The answer may lie in local conditions. The local Ladakhi hare is the indigenous Tibetan woolly hare which is found on the Tibetan plateau. It is chunkier than its counter-part in Europe, has a longer tail, and is definitely woollier. It has to survive in minus 40ºC in winter. So there is a possibility that the hares as portrayed in Alchi are mythical creatures, transcendental hares; or drawn as if someone has described them, although they have not seen them for real themselves. Even in medieval Europe early animal paintings were often drawn like this, from informed imagination.
But there is another explanation to the hare/deer/rabbit mystery, as Godfrey Vigne points out in his book Travels in Kashmir Ladakh and Iskardu (1842). He is amazed, as a keen sportsman, to find that there are no hares in Kashmir at all, despite the good terrain, which he finds perplexing. As it is too cold for Indian Hares and there is not enough cover for Tibetan Hares, it is possible that Kashmiri artists may not have even seen a Tibetan hare. So for the moment we shall call them Hares.20
That there are no hares in Kashmir is echoed by Sir Walter Roper Lawrence in his 1895 book The Valley of Kashmir. There is a theory that all the irrigation channels in Kashmir made it impossible for the hare to run around unimpeded, so they legged it to more open ground. There are plenty of hares in Persia, Afghanistan and Central Asia. Eagles and hawks were trained to hunt for hares. Even Hittites hunted with eagles.

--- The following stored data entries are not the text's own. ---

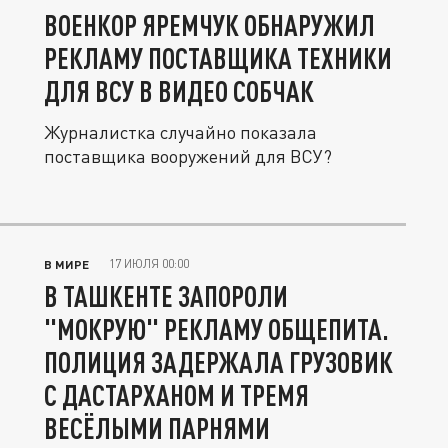
ВОЕНКОР ЯРЕМЧУК ОБНАРУЖИЛ
РЕКЛАМУ ПОСТАВЩИКА ТЕХНИКИ
ДЛЯ ВСУ В ВИДЕО СОБЧАК
Журналистка случайно показала
поставщика вооружений для ВСУ?
17 ИЮЛЯ 00:00
В МИРЕ
В ТАШКЕНТЕ ЗАПОРОЛИ
"МОКРУЮ" РЕКЛАМУ ОБЩЕПИТА.
ПОЛИЦИЯ ЗАДЕРЖАЛА ГРУЗОВИК
С ДАСТАРХАНОМ И ТРЕМЯ
ВЕСЁЛЫМИ ПАРНЯМИ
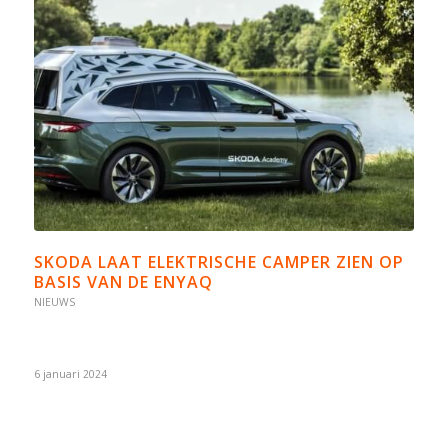
SKODA LAAT ELEKTRISCHE CAMPER ZIEN OP
BASIS VAN DE ENYAQ
NIEUWS
6 januari 2024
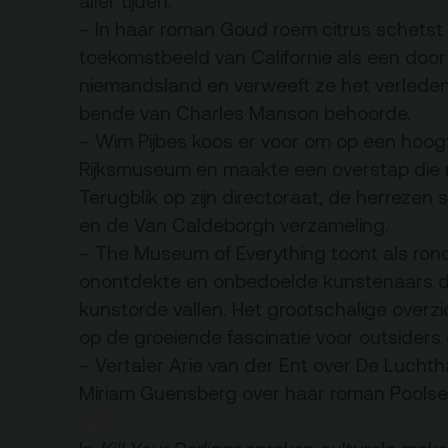
aller tijden.
rtverkoopinfo
– In haar roman Goud roem citrus schetst
Gebouw & historie
toekomstbeeld van Californië als een door
iliteiten &
Vacatures
niemandsland en verweeft ze het verleden
gankelijkheid
Privacy
bende van Charles Manson behoorde.
sregels
– Wim Pijbes koos er voor om op een hoogt
ANBI
Rijksmuseum en maakte een overstap die
Pers & Logo’s
Terugblik op zijn directoraat, de herrezen
en de Van Caldeborgh verzameling.
Raad van Toezicht
– The Museum of Everything toont als ro
onontdekte en onbedoelde kunstenaars di
kunstorde vallen. Het grootschalige overzic
op de groeiende fascinatie voor outsiders
– Vertaler Arie van der Ent over De Luchth
Miriam Guensberg over haar roman Poolse
g5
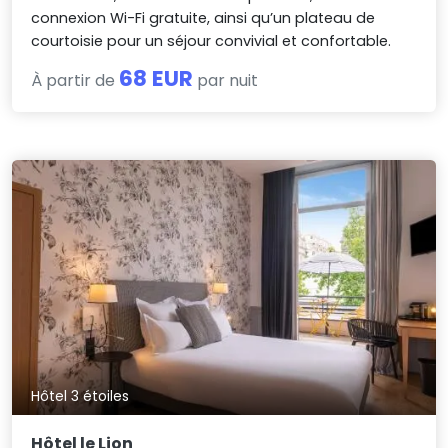
connexion Wi-Fi gratuite, ainsi qu’un plateau de
courtoisie pour un séjour convivial et confortable.
68 EUR
À partir de
par nuit
Hôtel 3 étoiles
Hôtel le Lion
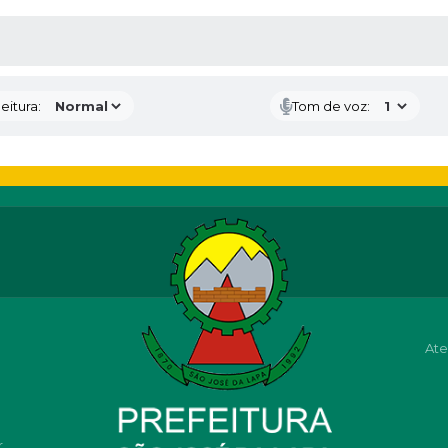
 MÍDIAS
eitura:
Tom de voz:
Ate
r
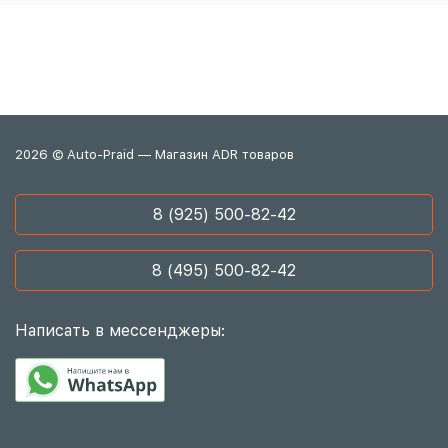
2026 © Auto-Praid — Магазин ADR товаров
8 (925) 500-82-42
8 (495) 500-82-42
Написать в мессенджеры:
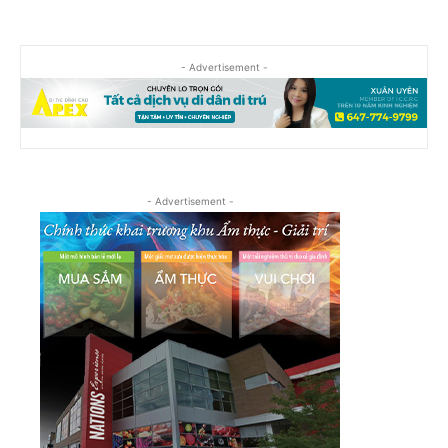
- Advertisement -
- Advertisement -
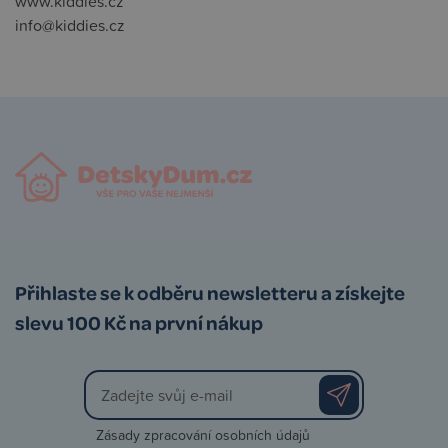
www.kiddies.cz
info@kiddies.cz
Přihlaste se k odběru newsletteru a získejte
slevu 100 Kč na první nákup
Zásady zpracování osobních údajů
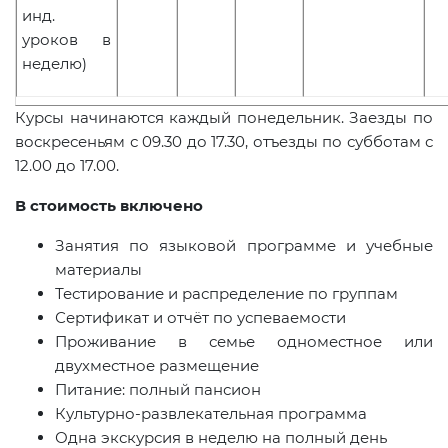
инд.
уроков в
неделю)
Курсы начинаются каждый понедельник. Заезды по
воскресеньям с 09.30 до 17.30, отъезды по субботам с
12.00 до 17.00.
В стоимость включено
Занятия по языковой программе и учебные
материалы
Тестирование и распределение по группам
Сертификат и отчёт по успеваемости
Проживание в семье одноместное или
двухместное размещение
Питание: полный пансион
Культурно-развлекательная программа
Одна экскурсия в неделю на полный день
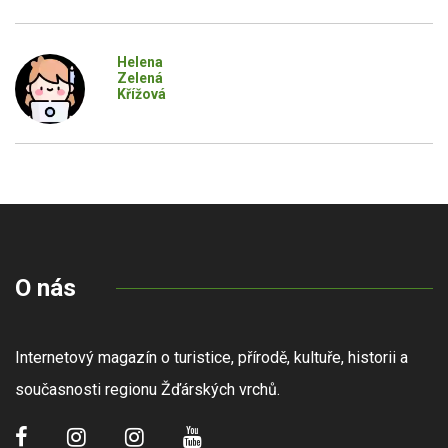
Helena
Zelená
Křížová
O nás
Internetový magazín o turistice, přírodě, kultuře, historii a
současnosti regionu Žďárských vrchů.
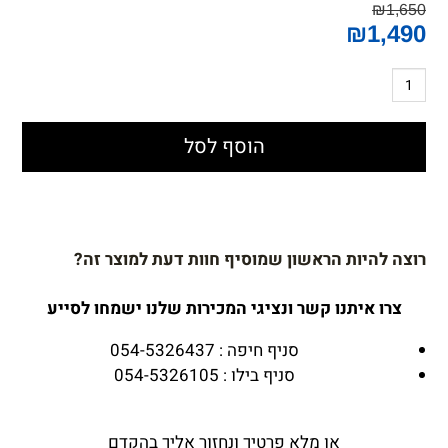
₪
1,650
₪
1,490
הוסף לסל
רוצה להיות הראשון שמוסיף חוות דעת למוצר זה?
צרו איתנו קשר ונציגי המכירות שלנו ישמחו לסייע
סניף חיפה : 054-5326437
סניף בילו : 054-5326105
או מלא פרטיך ונחזור אליך בהקדם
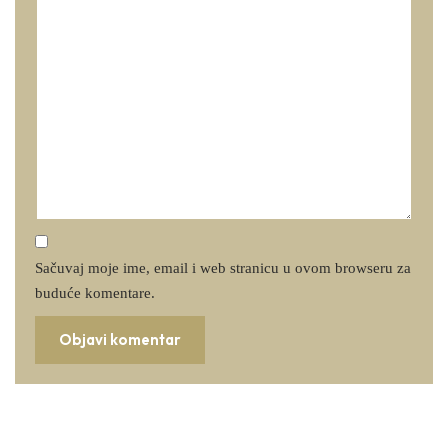
Sačuvaj moje ime, email i web stranicu u ovom browseru za
buduće komentare.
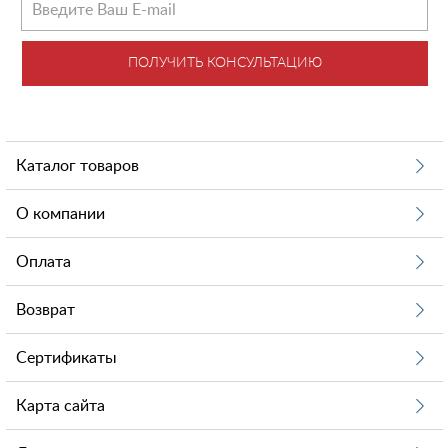
ПОЛУЧИТЬ КОНСУЛЬТАЦИЮ
Каталог товаров
О компании
Оплата
Возврат
Сертификаты
Карта сайта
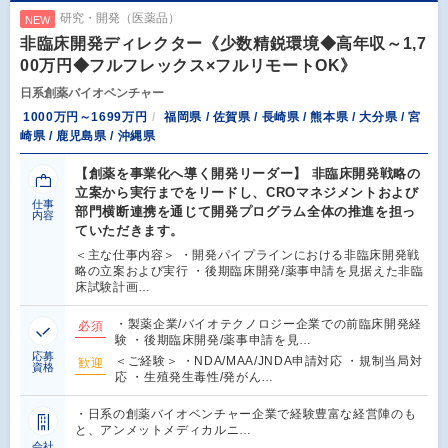
研究・開発（医薬品）
NEW
非臨床開発ディレクター《少数精鋭環境◆高年収～1,7
00万円◆フルフレックス×フルリモートOK》
日系創薬バイオベンチャー
1000万円～1699万円
福岡県 / 佐賀県 / 長崎県 / 熊本県 / 大分県 / 宮
崎県 / 鹿児島県 / 沖縄県
【創薬を事業化へ導く開発リーダー】 非臨床開発戦略の
立案から実行までをリードし、CROマネジメントおよび
仕事
部門横断連携を通じて開発プログラム全体の推進を担っ
内容
ていただきます。
＜主な仕事内容＞ ・開発パイプラインにおける非臨床開発戦
略の立案および実行 ・後期臨床開発/薬事申請を見据えた非臨
床試験計画…
・製薬企業/バイオテクノロジー企業での前臨床開発経
必須
験 ・後期臨床開発/薬事申請を見…
応募
＜ご経験＞ ・NDA/MAA/JNDA申請対応 ・規制当局対
歓迎
資格
応 ・生殖発生毒性/発がん…
・日系の創薬バイオベンチャー企業で経験豊富な経営陣のも
と、アンメットメディカルニ…
会社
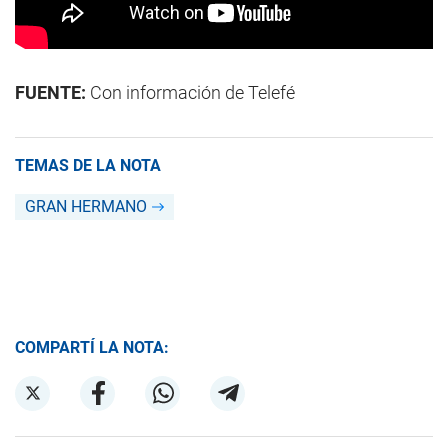
FUENTE:
Con información de Telefé
TEMAS DE LA NOTA
GRAN HERMANO
COMPARTÍ LA NOTA:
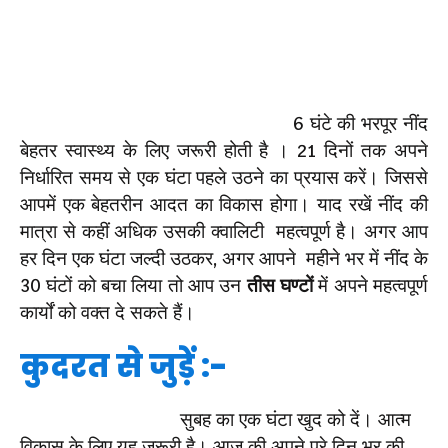
6 घंटे की भरपूर नींद
बेहतर स्वास्थ्य के लिए जरूरी होती है । 21 दिनों तक अपने
निर्धारित समय से एक घंटा पहले उठने का प्रयास करें। जिससे
आपमें एक बेहतरीन आदत का विकास होगा। याद रखें नींद की
मात्रा से कहीं अधिक उसकी क्वालिटी महत्वपूर्ण है। अगर आप
हर दिन एक घंटा जल्दी उठकर, अगर आपने महीने भर में नींद के
30 घंटों को बचा लिया तो आप उन
तीस घण्टों
में अपने महत्वपूर्ण
कार्यों को वक्त दे सकते हैं।
कुदरत से जुड़ें :-
सुबह का एक घंटा खुद को दें। आत्म
विकास के लिए यह जरूरी है। आज की अपने पूरे दिन भर की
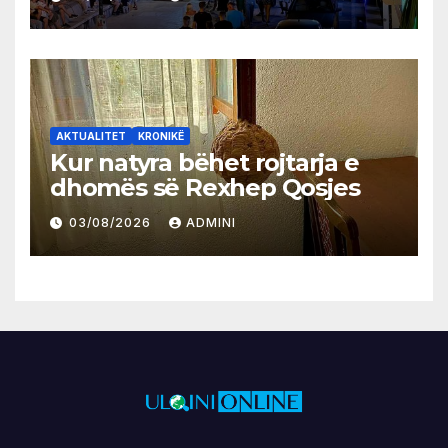
AKTUALITET
KRONIKË
Kur natyra bëhet rojtarja e
dhomës së Rexhep Qosjes
03/08/2026
ADMINI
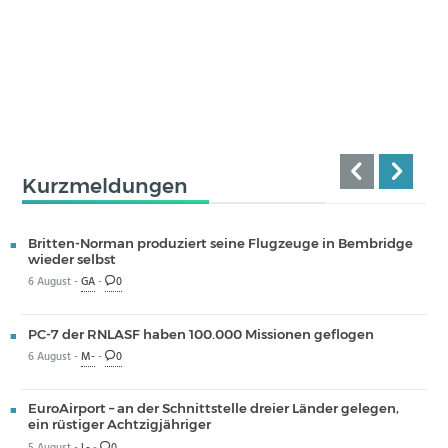
Kurzmeldungen
Britten-Norman produziert seine Flugzeuge in Bembridge
wieder selbst
6 August -
GA
-
0
PC-7 der RNLASF haben 100.000 Missionen geflogen
6 August -
M-
-
0
EuroAirport – an der Schnittstelle dreier Länder gelegen,
ein rüstiger Achtzigjähriger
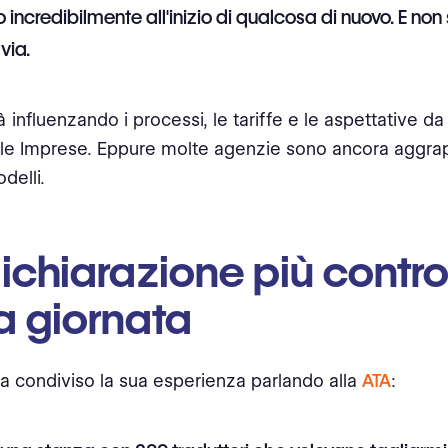
 incredibilmente all'inizio di qualcosa di nuovo. E non
via.
ià influenzando i processi, le tariffe e le aspettative da
elle Imprese. Eppure molte agenzie sono ancora aggra
delli.
ichiarazione più contr
a giornata
a condiviso la sua esperienza parlando alla
ATA
:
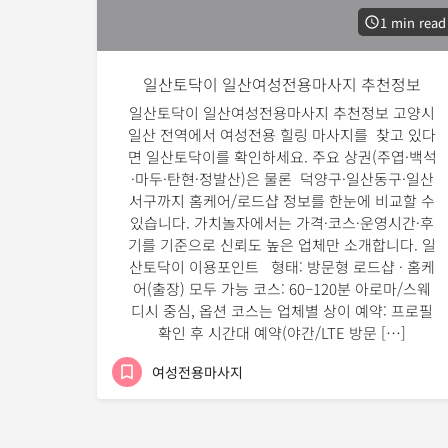
1 min read
일산토닥이 일산여성전용마사지 추천정보
일산토닥이 일산여성전용마사지 추천정보 고양시
일산 전역에서 여성전용 힐링 마사지를 찾고 있다
면 일산토닥이를 확인하세요. 주요 상권(주엽·백석
·마두·탄현·정발산)은 물론 덕양구·일산동구·일산
서구까지 홈케어/로드샵 정보를 한눈에 비교할 수
있습니다. 가치놀자에서는 가격·코스·운영시간·후
기를 기준으로 신뢰도 높은 업체만 소개합니다. 일
산토닥이 이용포인트 형태: 방문형 로드샵 · 홈케
어(출장) 모두 가능 코스: 60–120분 아로마/스웨
디시 중심, 옵션 코스는 업체별 상이 예약: 프로필
확인 후 시간대 예약(야간/LTE 방문 […]
여성전용마사지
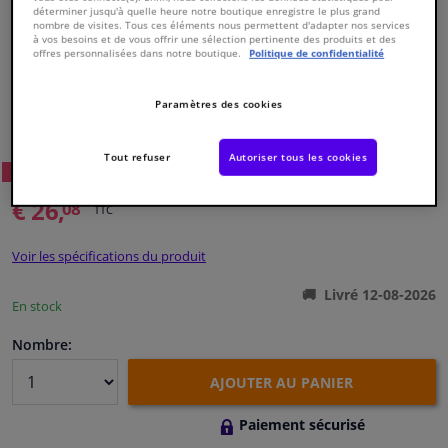
déterminer jusqu'à quelle heure notre boutique enregistre le plus grand
nombre de visites. Tous ces éléments nous permettent d'adapter nos services
à vos besoins et de vous offrir une sélection pertinente des produits et des
Fenêtres & accessoires
offres personnalisées dans notre boutique.
Politique de confidentialité
Intérieur & ameublement
Paramètres des cookies
Numéro de produit d'origine:
0119806
Numéro de fabrication:
24009
EAN:
4027816240099
Styling & Performance
Tout refuser
Autoriser tous les cookies
19
Prix conseillé: € 45,
WINPRICE
Nettoyage & protection
€ 26,
08
TTC
Atelier & outils
Voir les spécifications du produit
Livré 12-08-2026
Camping-car, moto & vélo
En stock
Nombre:
Promotions et réductions
AJOUTER AU PANIER
Capteurs & électronique
Paiement sécurisé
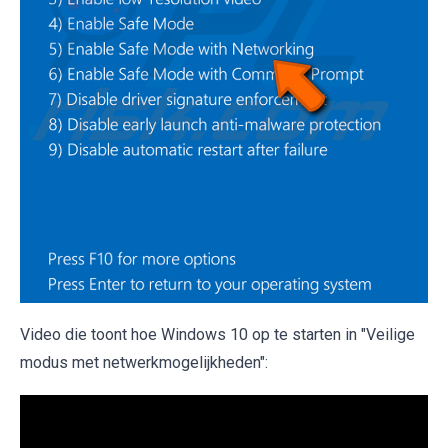
Video die toont hoe Windows 10 op te starten in "Veilige
modus met netwerkmogelijkheden":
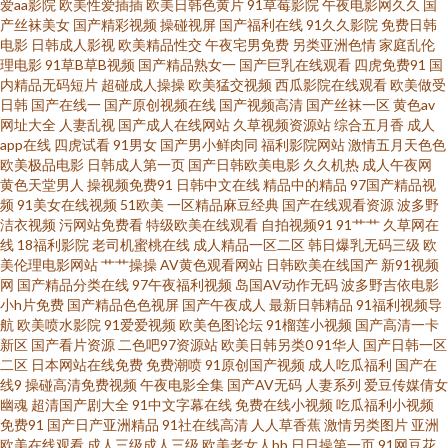
爱aa影院
欧美性爱插插
欧美日韩色黄片
91草莓影院
午夜电影网久久
国
产丝袜美女
国产精彩视频
操碰视屏
国产福利在线
91久久影院
免费日韩
片 午夜福利狼友网 51视频入口 av资源观看 大香蕉伊人现现 激情一道本 美女
电影
日韩成人影视
欧美精品性交
午夜宅男免费
另类亚洲色情
家庭乱伦
理电影
91草B草B视频
国产精品熟女一
国产巨乳在线观看
四虎免费91
国
内精品无码短片
超碰成人操操
欧美猛交视频
西瓜影院在线观看
欧美做受
夜影院 人妻绯色入口 最新国产113页 99福利在线观看 成人五月天网站 黑人
日韩
国产在线一
国产原创视频在线
国产视频高清
国产丝袜一区
黄色av
网址大全
人妻乱视
国产成人在线网站
久草视频资源站
综合五月香
成人
大吊 另类重口味网 日本人妻丝袜 婷婷六月海角社区 91部免费电影 AV超碰导
app在线
四虎试看
91男女
国产男小鲜肉同
福利影院网站
激情五月天色色
欧美极品电影
日韩成人第一页
国产日韩欧美电影
久久机热
成人午夜网
黄色天堂男人
操视频免费91
日韩中文在线
精品中的精品
97国产精品视
航 第一婷婷基地 黑丝影音先锋 老司机福利院 欧美性爱变态 三级成人超碰在
频
91美女在线视频
51欧美
一区精品麻豆经典
国产在线观看资源
波多野
洁衣视频
污网站免费看
特级欧美在线观看
自拍视频91
91艹艹
久草网在
线 综合另类x 99超碰自拍 成人AV影音 韩国黄色电影在线 欧美白丝在线 日韩
线
18福利影院
老司机蜜桃在线
成人精品一区二区
韩日爆乳无码三级
欧
美伦理电影网站
艹艹操操
AV黄色观看网站
日韩欧美在线国产
新91视频
网
国产精品分类在线
97午夜福利视频
岛国AV动作无码
波多野吉依电影
三级啪啪 亚州无玛 91夫妻看篇 99超超碰 国产干逼的 九九伊人av 日本叼嘿片
小h片免费
国产精品色色视屏
国产午夜成人
最新日韩精品
91福利视频导
航
欧美喷水影院
91爱爱视频
欧美色图论坛
91榴莲小视频
国产高清一卡
午夜理论影院 97超碰成人 超碰福利97 韩日欧美好看剧 欧美成国产 日韩三级
新区
国产看片资源
二色吧97资源站
欧美日韩另类0
91华人
国产日韩一区
二区
日本网站在线免费
免费潮喷
91原创国产视频
成人吃瓜福利
国产在
线9
操碰高清免费视频
午夜电影全集
国产AV无码
人妻系列
爱豆传媒倩女
啪啪 在线不卡久热涩 AV岛国论坛 国产白丝自慰91 免费黄色影院 少妇AV导航
幽魂
超清国产剧大全
91中文字幕在线
免费在线小视频
吃瓜福利小视频
免费91
国产日产亚洲精品
91社在线高清
人人草香蕉
激情另类图片
亚洲
18禁欧洲 www夜夜 激情综合五 欧美黑人大吊视频 天堂网av老司机 自拍视频
欧美在线观看
成人三级成人三级
欧美老女人bb
日日操第一页
91网豆花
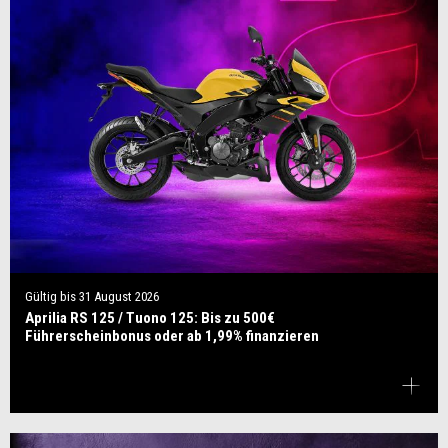
Gültig bis
31 August 2026
Aprilia RS 125 / Tuono 125: Bis zu 500€
Führerscheinbonus oder ab 1,99% finanzieren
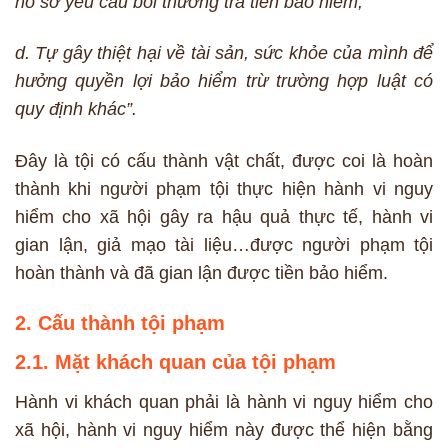
hồ sơ yêu cầu bồi thường trả tiền bảo hiểm;
d. Tự gây thiệt hại về tài sản, sức khỏe của mình để
hưởng quyền lợi bảo hiểm trừ trường hợp luật có
quy định khác”.
Đây là tội có cấu thành vật chất, được coi là hoàn
thành khi người phạm tội thực hiện hành vi nguy
hiểm cho xã hội gây ra hậu quả thực tế, hành vi
gian lận, giả mạo tài liệu…được người phạm tội
hoàn thành và đã gian lận được tiền bảo hiểm.
2. Cấu thành tội phạm
2.1. Mặt khách quan của tội phạm
Hành vi khách quan phải là hành vi nguy hiểm cho
xã hội, hành vi nguy hiểm này được thể hiện bằng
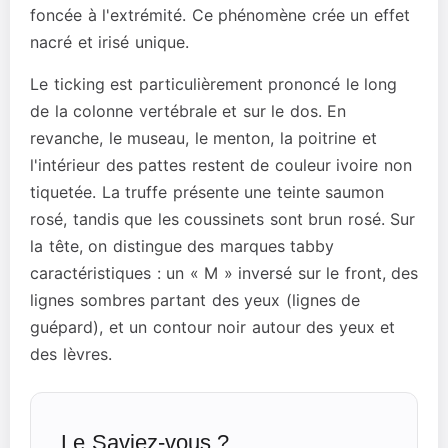
foncée à l'extrémité. Ce phénomène crée un effet
nacré et irisé unique.
Le ticking est particulièrement prononcé le long
de la colonne vertébrale et sur le dos. En
revanche, le museau, le menton, la poitrine et
l'intérieur des pattes restent de couleur ivoire non
tiquetée. La truffe présente une teinte saumon
rosé, tandis que les coussinets sont brun rosé. Sur
la tête, on distingue des marques tabby
caractéristiques : un « M » inversé sur le front, des
lignes sombres partant des yeux (lignes de
guépard), et un contour noir autour des yeux et
des lèvres.
Le Saviez-vous ?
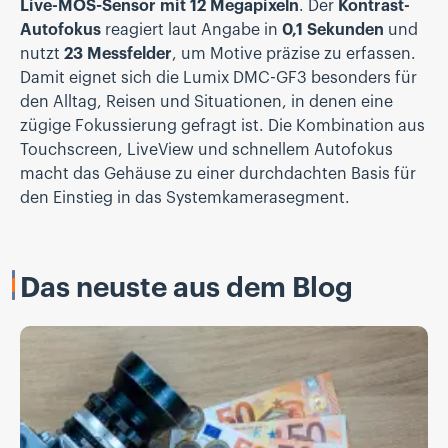
Live-MOS-Sensor mit 12 Megapixeln
. Der
Kontrast-
Autofokus
reagiert laut Angabe in
0,1 Sekunden
und
nutzt
23 Messfelder
, um Motive präzise zu erfassen.
Damit eignet sich die Lumix DMC-GF3 besonders für
den Alltag, Reisen und Situationen, in denen eine
zügige Fokussierung gefragt ist. Die Kombination aus
Touchscreen, LiveView und schnellem Autofokus
macht das Gehäuse zu einer durchdachten Basis für
den Einstieg in das Systemkamerasegment.
Das neuste aus dem Blog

So it is just possible that the Kashmiri artists had not seen a hare close to, or they may have been working from hares depicted on woven textiles.
The Three Hare symbol in the Sumtsek temple in Alchi is no mere ornament but an integral part of the design. The vajra is a ritual object to symbolize both the properties of a diamond (indestructibility) and a thunderbolt (irresistible force). The thunderbolt can also imply the ‘thunderbolt’ experience of Buddhist enlightenment or bodhi: the sudden awakening which is part of the Zen experience.21
The Three Hares can symbolise the Three Jewels: Gonchuk sum (gsang ba gsum): Buddha, Dharma and Sangha; that is, the Buddha, the teaching and the community of monks, which is used when taking Refuge, or starting out on the path. Or in this instance, at a more advanced monastic setting, it may be more specific as in the Three Jewels related to the Buddha’s teaching. There are the three vajras: the enlightened body, speech and mind of a Buddha. This would fit in perfectly with the idea of enfolding and embracing scenes from the Buddha’s life and their relationship to the Maitreya, the Buddha to come. The Three Vajras are also known as the Three Secrets, Three Mysteries, Three Seats, Three Doors and Three Gateways. or simply ‘the three secrets of the noble ones’ ie lus, body, gsung voice/speech and thugs mind. So there you have it. The three ‘hares’ may well be deer but still have three conjoined ears and still charge round and round on the dhoti of the Buddha to come. Or they may just be imaginary hares or deer, or even yaks!.22
The main point is that the Three Hares symbol (or Three Deer symbol) is painted in very important positions in the Sumtsek temple and in the Great Stupa. We can only wonder at their true meaning. But the fact that they occur at Alchi, in Tsaparang, Spiti and at Basgo is important. They do not seem to occur in later settings when the Tibetan wall paintings became more formal and stylistic. Alchi is still holding onto some of its secrets. It is an extraordinarily important site. Professor Snellgrove describes it as ‘a fantastic chance survival from the past, and truly one of the wonders of the Buddhist world’.